MCHENRY, IL — Last summer, the pandemic closed indoor movie theaters. New releases were scarce, with most going straight to streaming. But it was an opportunity for the nearly abandoned form of movie-watching: the drive-in.
The staff at the Golden Age Cinemas in McHenry, Illinois, is hard at work cleaning and preparing for the summer season.
In a few short weeks, the concessions will be open at the outdoor theater that’s been here for the last 70 years.
“This drive has been here forever, and it's gone through recessions, depression, you know, everything, but never a pandemic. So, this was really unprecedented,” said Scott Dehn, owner of Golden Age Cinemas.
They did have to adjust. With no new film releases, the drive-in relied on classic features last summer, as well as a golf cart to deliver hotdogs and popcorn.
“When we started the season, our concession stand couldn't be open. And for a drive-in theater or any theater, the concession stand is where you make the money,” said Dehn.
All of the staff had to wear masks and gloves. Bathrooms were constantly being cleaned and capacity was capped.
“We can comfortably fit 800 cars here on a Friday or Saturday, which is usually when we do meet capacity and we could only do 420,” he explained.

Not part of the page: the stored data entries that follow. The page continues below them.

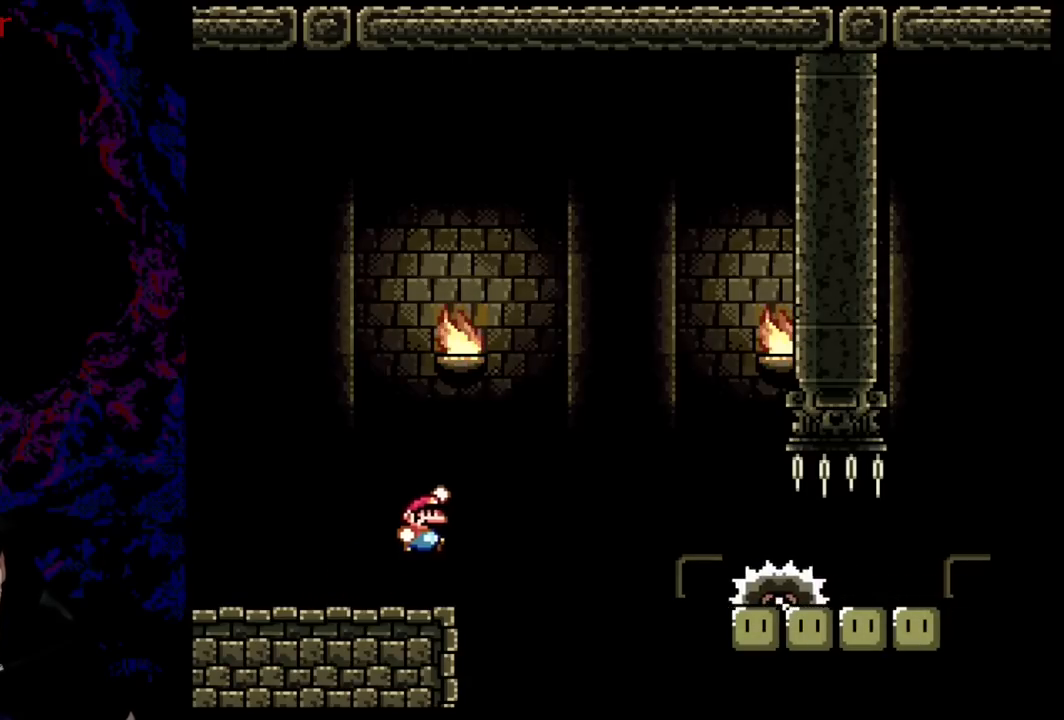
{"buttons": ["B", "Y", "DPAD_RIGHT"], "events": [[134, "B", "up"], [234, "B", "down"]]}
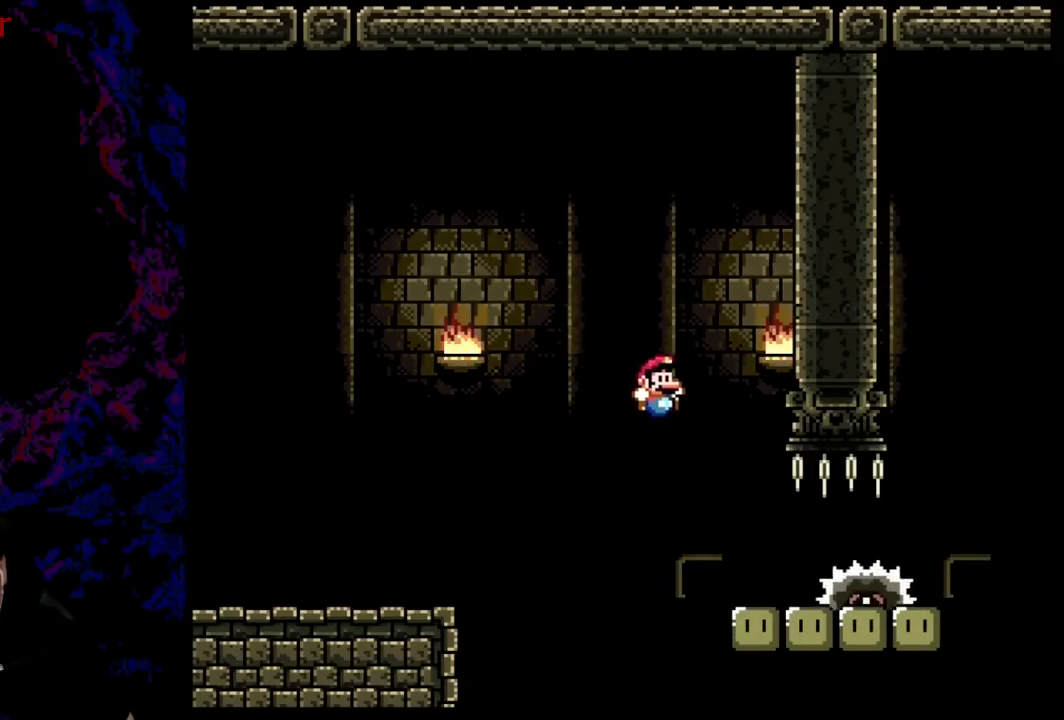
{"buttons": ["B", "Y", "DPAD_LEFT"], "events": [[83, "B", "up"], [166, "DPAD_DOWN", "down"], [183, "DPAD_LEFT", "down"], [183, "DPAD_RIGHT", "up"], [200, "DPAD_DOWN", "up"], [350, "B", "down"]]}
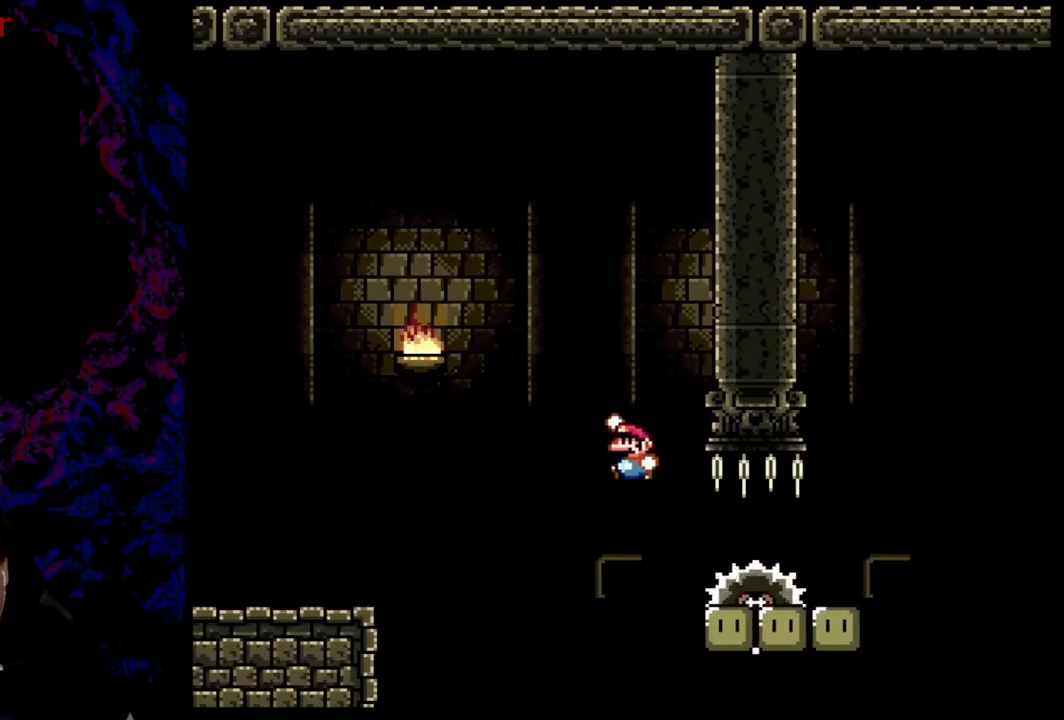
{"buttons": ["B", "Y", "DPAD_RIGHT"], "events": [[33, "DPAD_LEFT", "up"], [150, "DPAD_RIGHT", "down"], [434, "B", "up"], [484, "B", "down"]]}
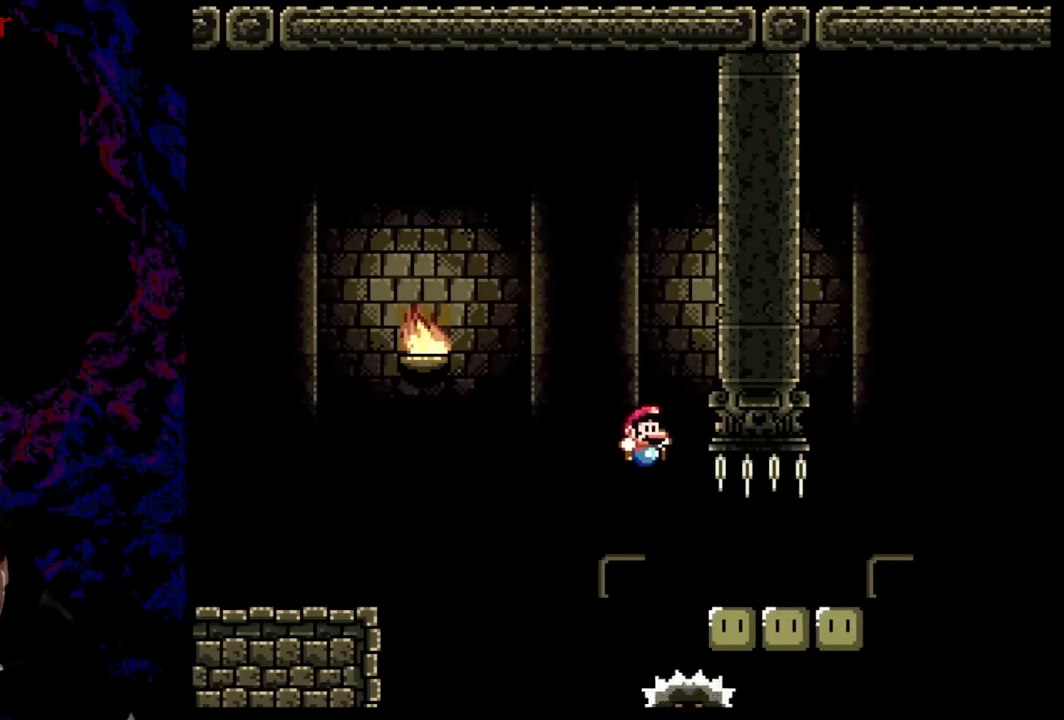
{"buttons": ["B", "Y", "DPAD_RIGHT"], "events": [[183, "B", "up"], [483, "B", "down"]]}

But it seemed to work. Nearly every single show was sold out.
“Everybody owns these movies at home,” said Dehn. “But at the time, nobody could get out. There was nothing to do. We were the only show in town.”
There were just over 4,000 drive-in theaters in the late 1950s. As of last summer, only a few hundred were still in existence. But thanks to the need to socially distance, drive-in theaters are popping up all over the world.

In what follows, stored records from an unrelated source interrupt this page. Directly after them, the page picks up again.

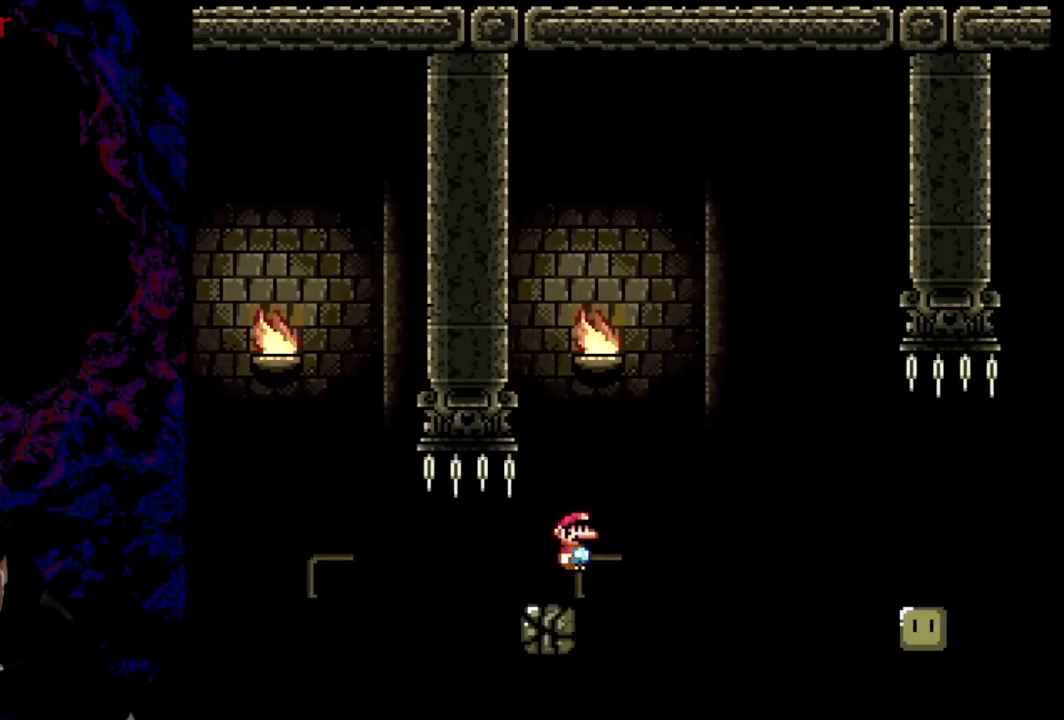
{"buttons": ["Y", "DPAD_RIGHT"], "events": [[234, "B", "up"], [350, "B", "down"], [484, "B", "up"]]}
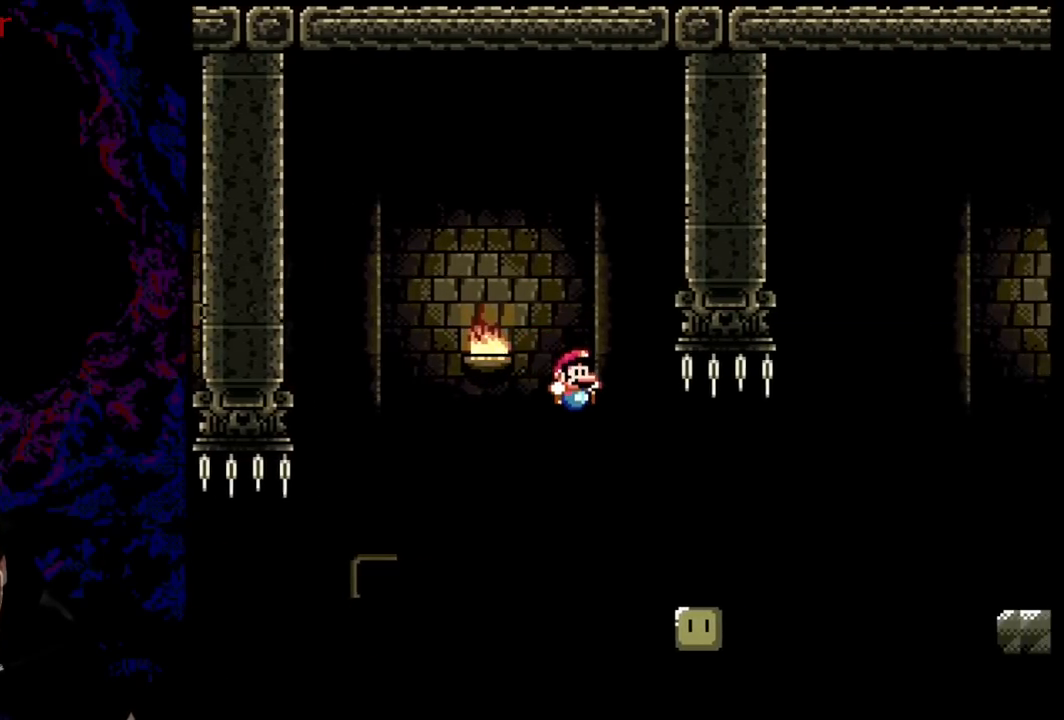
{"buttons": ["Y", "DPAD_RIGHT"], "events": [[300, "B", "down"], [383, "B", "up"]]}
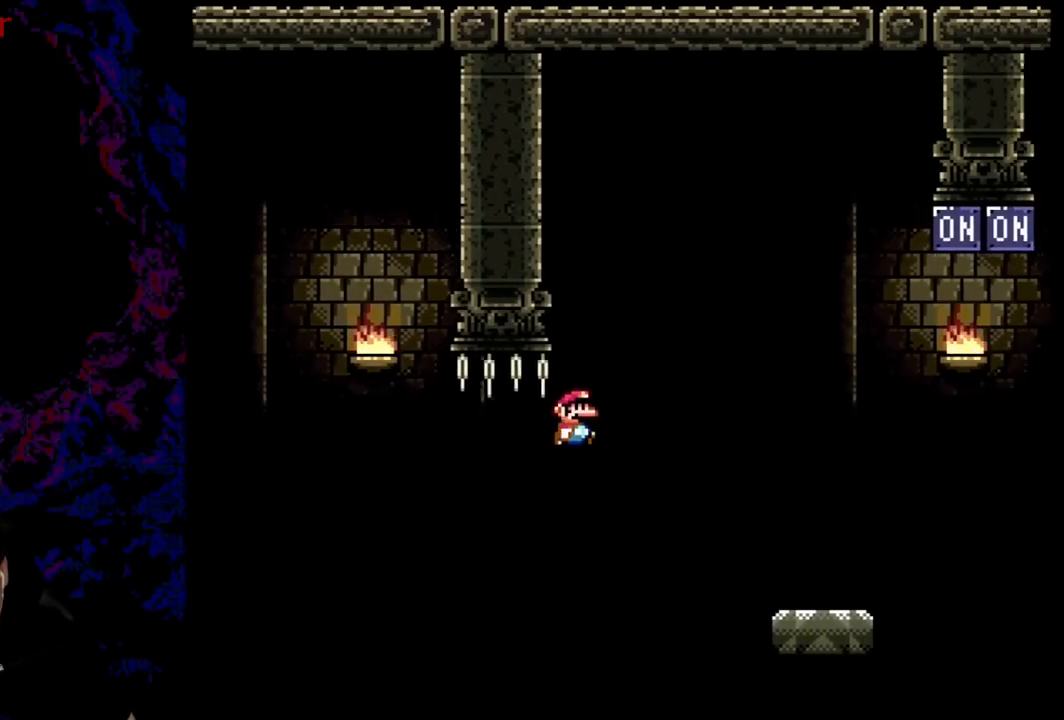
{"buttons": ["Y", "DPAD_RIGHT"], "events": [[33, "B", "down"], [467, "B", "up"]]}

Last summer, Ferman Luna and Megan Haduch saw their first drive-in movie here at the McHenry Outdoor Theater.
“Getting to experience something that was, you know, the norm back in the day, and then, you know, reliving it nowadays is really cool,” said Luna.
“It's nice being in the outdoors and enjoying company this way,” said Haduch. “It's a change of pace a good change of pace.”
Dehn says he believes we could be in the midst of a renaissance.
“After this summer, it was the first year that there were more drive-ins being built than being closed. And I love that news, so that's really good for this industry,” he said.
In preparation for being allowed to go back to full capacity this summer, renovations are afoot, particularly for the nine-story screen.
“This is, it's bigger than I thought it was going to be, but we're basically going to replace all the screen on the left and right side,” said Dehn. “That's all plywood. It's been there since 1965.”
Dehn says he’s not too worried about the competition from indoor multiplexes which are beginning to reopen.
He says the allure of a drive-in includes nostalgia and a chance to watch a movie under the stars.
“We're going to have fun with it. If we're having fun, I hope that the customers will have fun, too," Dehn said.